業者間ではお客さんに紹介する物件を「アテ物件、ナカ物件、キメ物件」などと呼んだりしています。
アテ物件
キメ物件の当て馬となる物件です。
相対的にキメ物件より条件が良くない物件が選ばれる傾向にあります。
案内された人は「ここはイマイチだな・・・」とネガティブな感情になります。
ナカ物件
ナカ物件は良くもなく悪くもない、まあまあの物件です。
キメ物件の前にナカ物件を紹介することで、
「さっきより良いな」と案内された人の感情を盛り上げておきます。
キメ物件
客付業者の本命の物件です。
部屋を探している人に入居を決めてもらう物件になります。
最後に紹介された物件は心理的にいちばん印象に残りやすいので、
どれにするか選択をせまった時に、選ばれやすくなります。
キメ物件に選ばれる物件とは?
営業の人のキメ物件に選ばれることができれば、入居はすぐ決まります。
逆に言えば、アテ物件扱いされると入居を決めるのが困難になります。
では、キメ物件に選ばれる物件とはどんな物件でしょうか。
- 客付けがしやすい物件
- 金銭的なメリットがある物件
この2つがあげられます。
客付けがしやすい物件
営業が「この物件なら入居を決めることができる」と思える物件です。
客付業者としては即日で入居を決めてくれたほうがコストもかからず楽ですので、優先して紹介してくれるでしょう。
客付けしやすい物件の条件を抑えておきましょう。
立地・環境
単身用のワンルームマンションであれば、都心で駅近の物件が賃貸需要もあり、客付けしやすいです。

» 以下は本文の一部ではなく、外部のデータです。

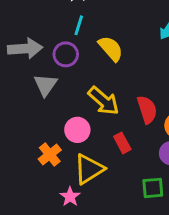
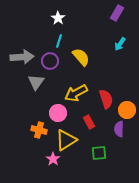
yellow arrow: (103, 101) -> (76, 93), turned 110
orange cross: (50, 155) -> (39, 130), turned -35
green square: (153, 188) -> (99, 153), moved

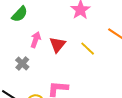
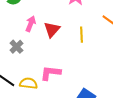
yellow line: (88, 49) -> (82, 35), turned 42

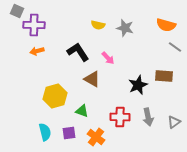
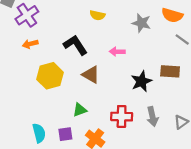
purple cross: (34, 25) -> (27, 15), turned -35
gray star: (125, 28) -> (141, 23), moved
pink arrow: (108, 58) -> (117, 52), moved, turned 136
yellow hexagon: (55, 96) -> (50, 76), moved
green triangle: (82, 111) -> (80, 110), turned -40

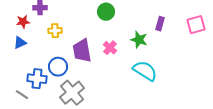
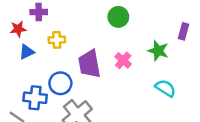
blue triangle: (20, 43) -> (27, 52), moved
cyan semicircle: (145, 71) -> (165, 88), size x0.7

また、スーパー、コンビニ、銀行、郵便局が近くにあるなどの周辺環境も客付けしやすい要素でしょう。
家賃
いくら立地がよくても、家賃があまりに高すぎると客付業者としてはオススメがしにくいです。営業する側が「条件面も優れているし、なおかつ家賃も安いんですよ、お得でしょ?」というような見せ方ができる条件が理想的です。
また、募集家賃に1000円~3000円ほど自由に調整できる幅を与えてあげるのも効果的です。幅を与えることによって入居を決めようか迷っているお客さんの背中を一押ししてあげることができます。
設備・間取り
その部屋にウリ(特徴)があれば、客付業者もキメ物件として扱いやすいです。
日当たり・角部屋・バストイレ別・オートロック・モニター付きインターホンなどなど・・・挙げていけばたくさんあります。

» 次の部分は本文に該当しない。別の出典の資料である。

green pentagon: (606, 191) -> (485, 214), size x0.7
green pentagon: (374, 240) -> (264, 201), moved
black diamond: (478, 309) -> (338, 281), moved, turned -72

特に物件自体の位置や共用部分については自分ではコントロールできないので、購入前から意識する必要があります。
女性であればオートロックを意識している人は非常に多いので、できればついているほうが望ましいでしょう。
物理的なウリがない部屋であっても、内装にこだわるなどウリをつけてあげることで営業がしやすくなります。
現場の客付け営業さんが決めやすいようなお部屋に整えてあげましょう。
金銭的なメリットがある物件
客付けする側もビジネスです。
なるべく報酬の高い部屋を決めるほうが効率的です。
仮に部屋探しにきたお客さんの希望にあった物件でなくても、営業する側にとって金銭的な見返りが大きい場合は、優先して物件を紹介をしてくれるでしょう。
代表的なものが広告料(AD)です。
この額が大きければ大きいほど、優先して入居を決めてくれます。
入居を決めて5万円の物件と10万円の物件なら、条件が似ていれば後者を決めたほうが彼らにとっては合理的です。
他にも入居を決めてくれた営業マン個人に商品券をプレゼントしてあげるという方法もあります。
まとめ
客付業者に優先して物件を紹介してもらう方法をご紹介しました。
優先して物件を紹介してもらうには客付けする側にとって魅力的な物件であることが必要です。
広告料などの報酬を増やしてあげることも方法としてはいいのですが、単純に広告料を増やしたところで結局はその物件自体に魅力がなければ選んでくれる人はいません。かと言って広告料をケチるようなことがあれば、客付業者もキメ物件として扱ってくれなくなります。
客付業者をビジネスパートナーとしてお互いに良好な関係を築いていくことがいちばん大事なのではないでしょうか。